Chart analysis data:
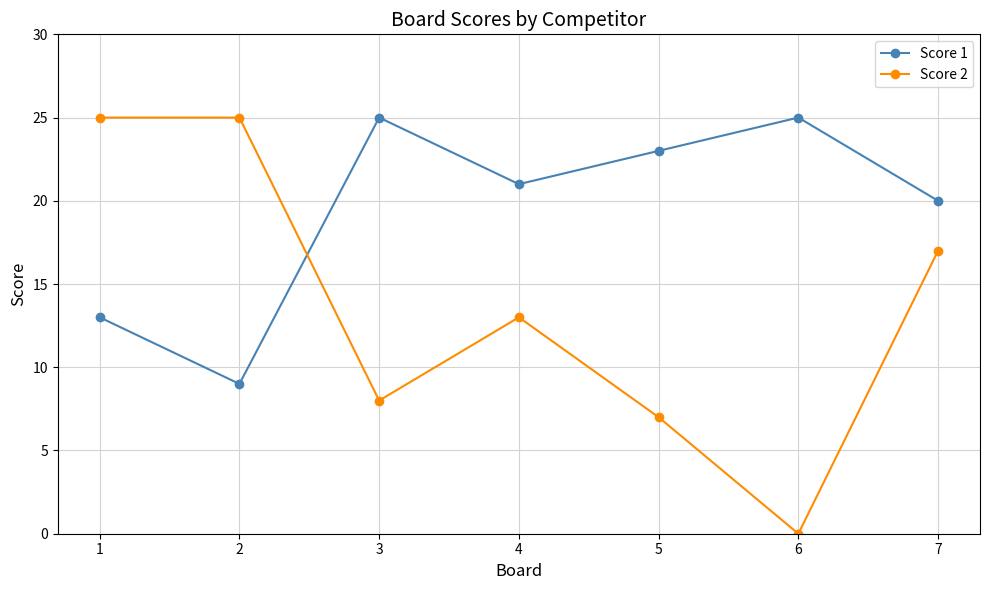

What are all the series names shown in the legend?

Score 1, Score 2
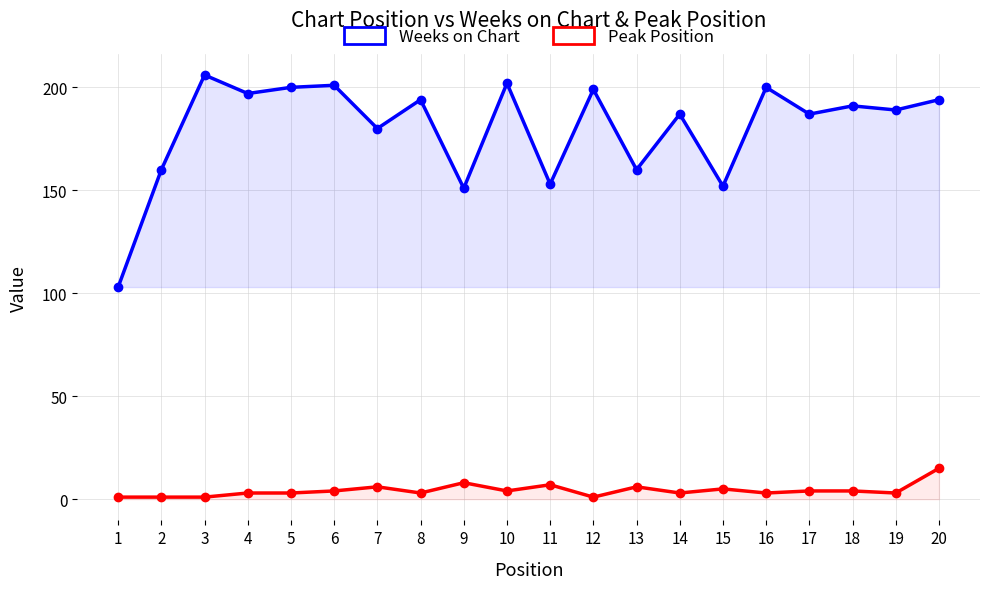

True or false: Weeks on Chart and Peak Position intersect in this chart.

False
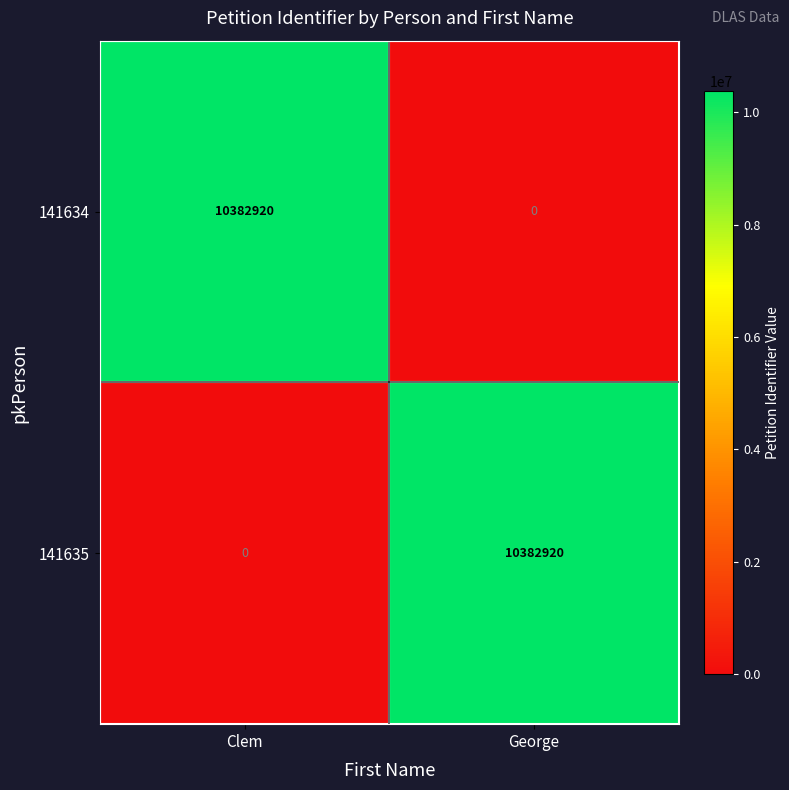

What is the spread (max minus min) of values at George?

10382920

Request: Reproduce the records word for word, starting at the line that has "Score 1, Score 2" and continuing through the last line of the records. Leave out the pictures.

Answer to the problem:
Score 1, Score 2

True or false: Weeks on Chart and Peak Position intersect in this chart.

False

What is the spread (max minus min) of values at George?

10382920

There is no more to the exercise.